#### Problem requirements
Reproduce the text of every entry below verbatim, leaving out the images.

== Stored data

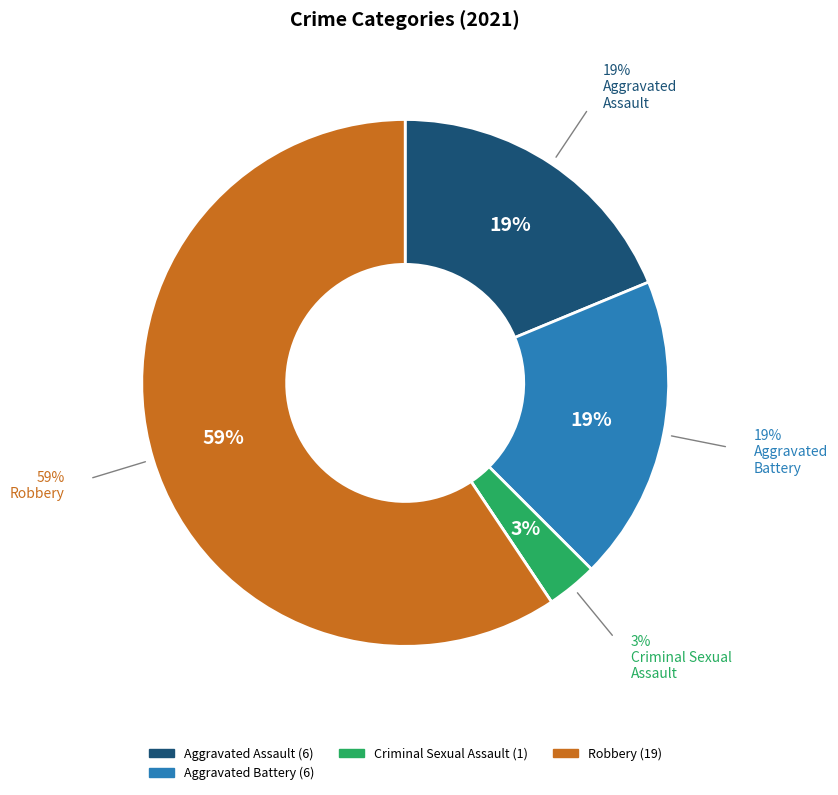

Which has a higher value, Criminal Sexual Assault or Aggravated Battery?

Aggravated Battery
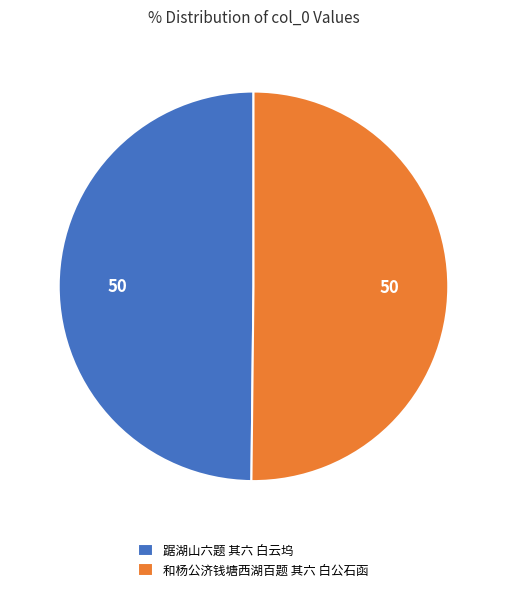

Is the sum of 踞湖山六题 其六 白云坞 and 和杨公济钱塘西湖百题 其六 白公石函 greater than half?

Yes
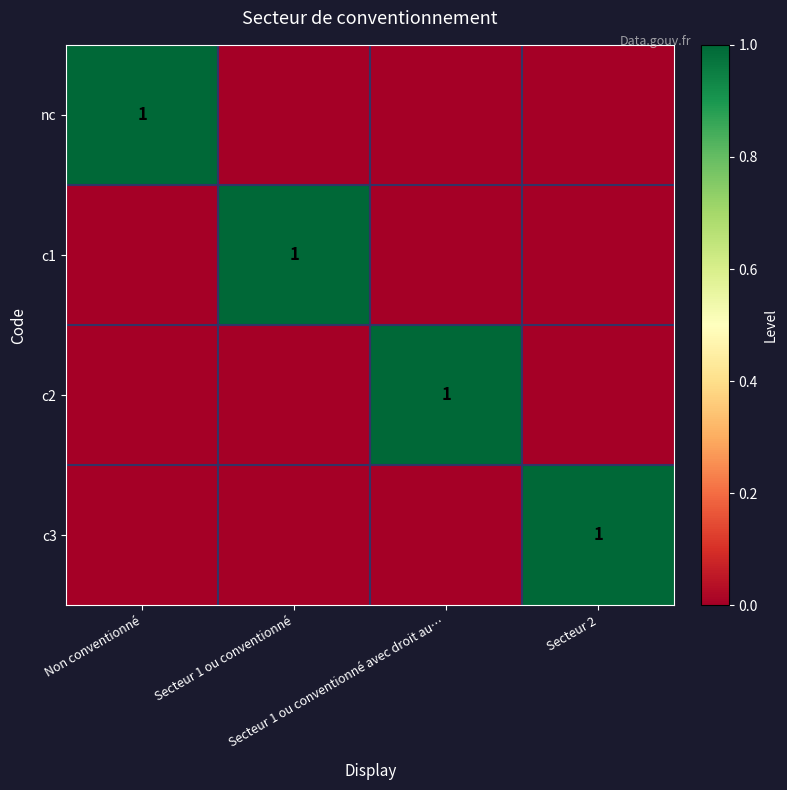

At how many categories does at least one series exceed 0?

4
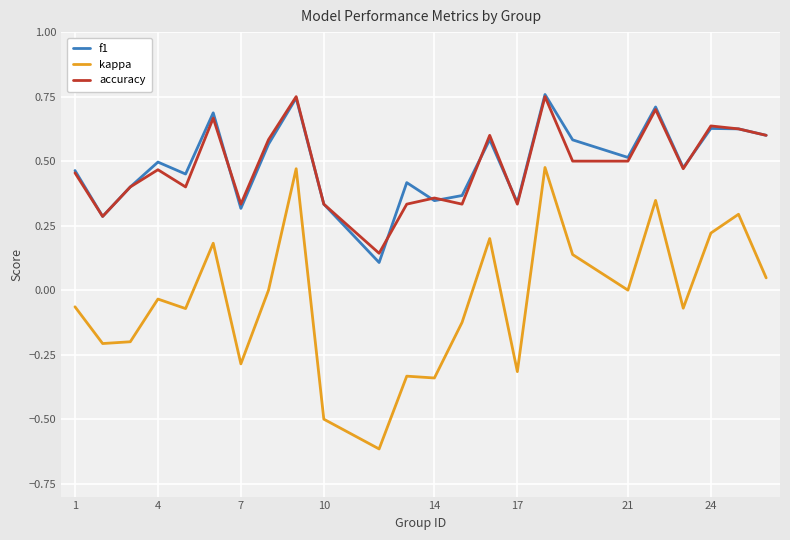

True or false: kappa and accuracy intersect in this chart.

False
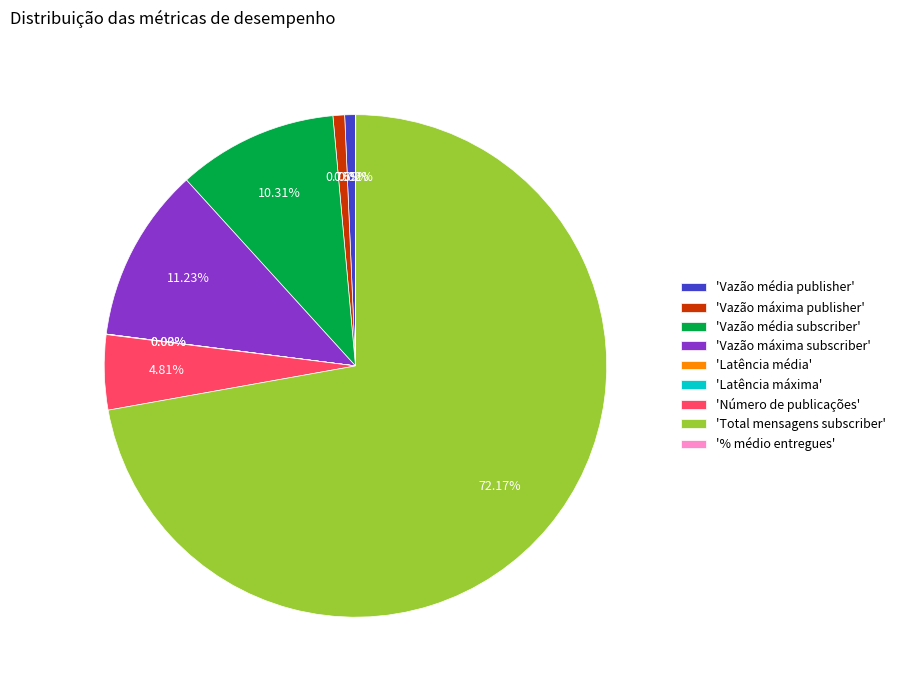

To the nearest percent, what is the average slice percentage?

11%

====

#### Response below
Which has a higher value, Criminal Sexual Assault or Aggravated Battery?

Aggravated Battery

Is the sum of 踞湖山六题 其六 白云坞 and 和杨公济钱塘西湖百题 其六 白公石函 greater than half?

Yes

At how many categories does at least one series exceed 0?

4

True or false: kappa and accuracy intersect in this chart.

False

To the nearest percent, what is the average slice percentage?

11%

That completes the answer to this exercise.